### FRAGMENTO DEL DOCUMENTO
Rafael Barrett, brillante periodista español que, después de una corta permanencia en Buenos Aires, había llegado a Paraguay en 1904, donde colaboró en Los sucesos y La tarde, enseñó matemáticas y trabajó en el Departamento de Ingeniería de la república, denunció en 1910, en Lo que son los yerbales, la existencia del trabajo esclavo en las vastas explotaciones de yerba mate:
«Es preciso que el mundo sepa de una vez lo que pasa en los yerbales. Es preciso que cuando se quiera citar un ejemplo moderno de todo lo que puede concebir y ejecutar la codicia humana, no se hable solamente del Congo, sino del Paraguay. El Paraguay se despuebla; se le castra y se le extermina en las 7 u 8.000 leguas entregadas a la Compañía Industrial Paraguaya, a la Matte Larangeira y a los arrendatarios y propietarios de los latifundios del Alto Paraná. La explotación de la yerba-mate descansa en la esclavitud, el tormento y el asesinato».

### DATOS REGISTRADOS
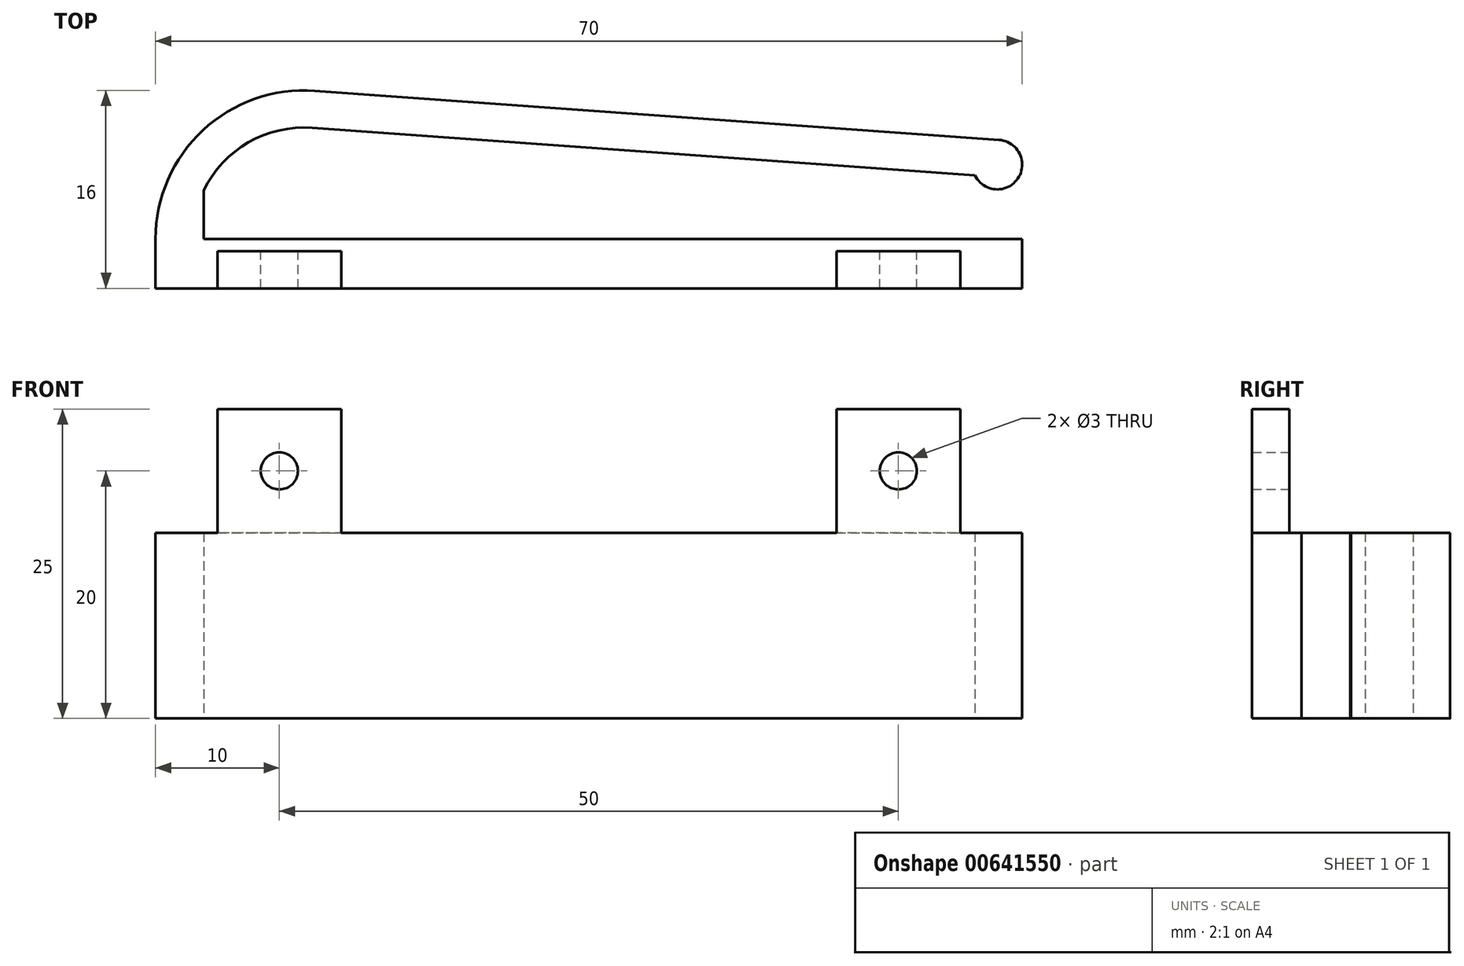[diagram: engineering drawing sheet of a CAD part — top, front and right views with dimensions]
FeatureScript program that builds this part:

### EJERCICIOS PROPUESTOS
1 > Enumera, por favor, todos los lugares geográficos que se nombran en el fragmento sobre los yerbales.
2 > Retoma el fragmento sobre los yerbales y continúalo a partir de su última oración.

### RESPUESTAS ESPERADAS
1 >
- Buenos Aires
- Paraguay
- el Congo
- el Alto Paraná

2 >
La ley que fundamenta la esclavitud de los peones yerbateros fue firmada el 1 de enero de 1871 por el presidente Rivarola. El mecanismo de dicha esclavitud es explicado así por el mismo Barrett:
«No se le conchaba jamás al peón sin anticiparle una cierta suma que el infeliz gasta en el acto o deja a su familia. Se firma ante el juez un contrato en el cual consta el monto del anticipo, estipulándose que el patrón será reembolsado en trabajo. Una vez arreado a la selva, el peón queda prisionero los doce o quince años que, como máximo, resistirá a las labores y a las penalidades que le aguardan. Es un esclavo que se vendió a sí mismo. Nada le salvará. Se ha calculado de tal modo el anticipo, con relación a los salarios y a los precios de los víveres y de las ropas en el yerbal, que el peón, aunque reviente, será siempre deudor de los patronos. Si trata de huir se le caza. Si no se logra traerle vivo, se le mata».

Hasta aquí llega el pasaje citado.